Dejected Richard Ryder, a first-year communication major, also spoke on his experience.

“I never thought about factoring the dating scene into my college search,” Ryder said. “Now, I wish I had.”

The Aggie spoke to more students on the matter, receiving mixed explanations. 

“It’s gotta be the smell,” Ivan Jerkins, a second-year science and technology major, said. “The whole cow manure thing — it’s a real turn-off” (this was a fantastic point, that was somewhat hurt by the fact that he obviously wasn’t wearing deodorant).

Mia Lovelace, a third-year civil engineering major, also shared her perspective.

“The only bang we’re getting is Bang Energy,” Lovelace said. “I don’t have time for woo-hooing — I haven’t slept in days.”

This sentiment was echoed by many other interviewees.

“It’s the incels, the femcels, the Aggies glued to their Excel cells. Nobody wants to go out anymore — the ‘A’ in Aggie stands for abstinence,” Kerrie Dixon, a first-year design major — whose first choice was UC Berkeley — said. “Although, I am surprised we’re higher than UC Socially Dead,” she admitted after a pause. 

Harsh! But we reluctantly struggled to disagree.

In my personal research through the depths of UC Davis Hinge, I found a mess of strangely depressing pick-up lines (who opens with the Vietnam War?), games of “who’ll reach out first” chicken (which nobody ever wins) and far too many exes of friends (a little soon to be back on Hinge, don’t you think?). It all feels like an extremely shy game of bumper cars where no one is hitting the gas.

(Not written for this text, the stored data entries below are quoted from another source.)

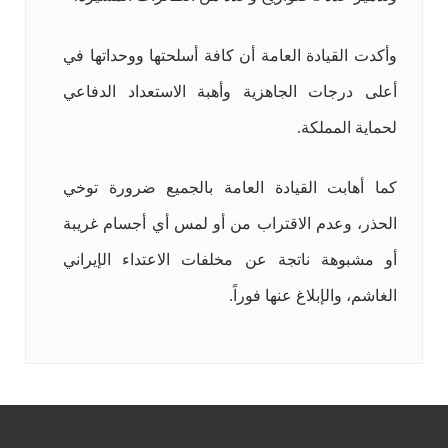
وأكدت القيادة العامة أن كافة أسلحتها ووحداتها في
أعلى درجات الجاهزية وأهبة الاستعداد الدفاعي
لحماية المملكة.
كما أهابت القيادة العامة بالجميع ضرورة توخي
الحذر، وعدم الاقتراب من أو لمس أي أجسام غريبة
أو مشبوهة ناتجة عن مخلفات الاعتداء الإيراني
الغاشم، والإبلاغ عنها فوراً.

But at least not everyone had something negative to say. 

“We are honored to have been featured on this list,” Chancellor Gary May — who still hasn’t learned what “rizz” means — said in an official statement.

In another branch of campus, faculty concerned for what this might mean for UC Davis’ legacy have proposed the implementation of a mandatory “family living” course, just in case Aggies weren't sure how to “knock boots” or “lock that s*** down.” The proposal was quietly rejected.

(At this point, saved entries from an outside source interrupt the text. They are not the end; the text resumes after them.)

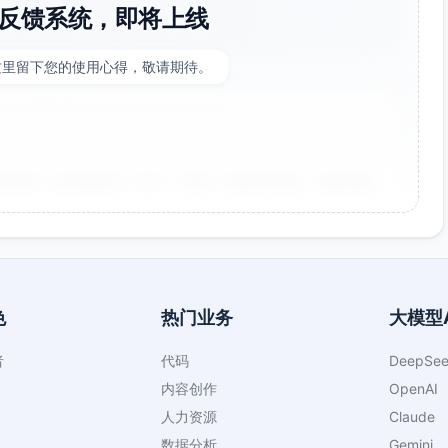
反馈系统，即将上线
这里留下您的使用心得，敬请期待。
非常好！点击率提升了35%，节省了大量设计时间。参数调整
色
热门业务
大模型A
者
代码
DeepSee
向，大大提升了工作效率。生成的海报氛围感很强，稍作调整
内容创作
OpenAI
人力资源
Claude
数据分析
Gemini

So, maybe Forbes says we have no game and maybe the only ones getting any are the squirrels, but Vogue says having a boyfriend is uncool anyway! Maybe UC Davis is really just the UC of friendship and whimsy: Is it really such a crime to love your friends so much that you don’t have the time to go out and hunt for someone you can bump uglies with? In Davis, California?

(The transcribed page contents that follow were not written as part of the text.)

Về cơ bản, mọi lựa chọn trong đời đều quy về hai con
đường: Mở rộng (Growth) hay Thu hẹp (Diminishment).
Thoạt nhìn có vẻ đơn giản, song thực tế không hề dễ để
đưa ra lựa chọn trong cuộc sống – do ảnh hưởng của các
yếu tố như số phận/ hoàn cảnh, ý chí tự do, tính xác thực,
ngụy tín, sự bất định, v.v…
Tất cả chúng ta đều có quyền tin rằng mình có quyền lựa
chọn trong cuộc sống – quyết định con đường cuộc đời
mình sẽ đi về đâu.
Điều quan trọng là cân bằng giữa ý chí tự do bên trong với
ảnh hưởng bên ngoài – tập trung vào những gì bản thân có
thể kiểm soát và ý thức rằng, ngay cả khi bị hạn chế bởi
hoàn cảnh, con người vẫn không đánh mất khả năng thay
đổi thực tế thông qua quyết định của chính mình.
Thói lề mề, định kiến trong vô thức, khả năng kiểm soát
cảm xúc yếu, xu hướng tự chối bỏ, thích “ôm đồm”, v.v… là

Or, actually, maybe UC Davis is really just ahead of the curve. Have Aggies found the secret to freeing ourselves from silly things like feelings and intimacy? Is UC Davis just preparing us for the soulless adult dating world of the country at large? Are we just efficiency maxxing too hard?

Whatever it is, just remember Aggies: Even if nobody else ever wants you, at least UC Davis admissions did.

Written by: Madison Seeman –– meseeman@ucdavis.edu

Disclaimer: (This article is humor and/or satire, and its content is purely fictional. The story and the names of “sources” are fictionalized.)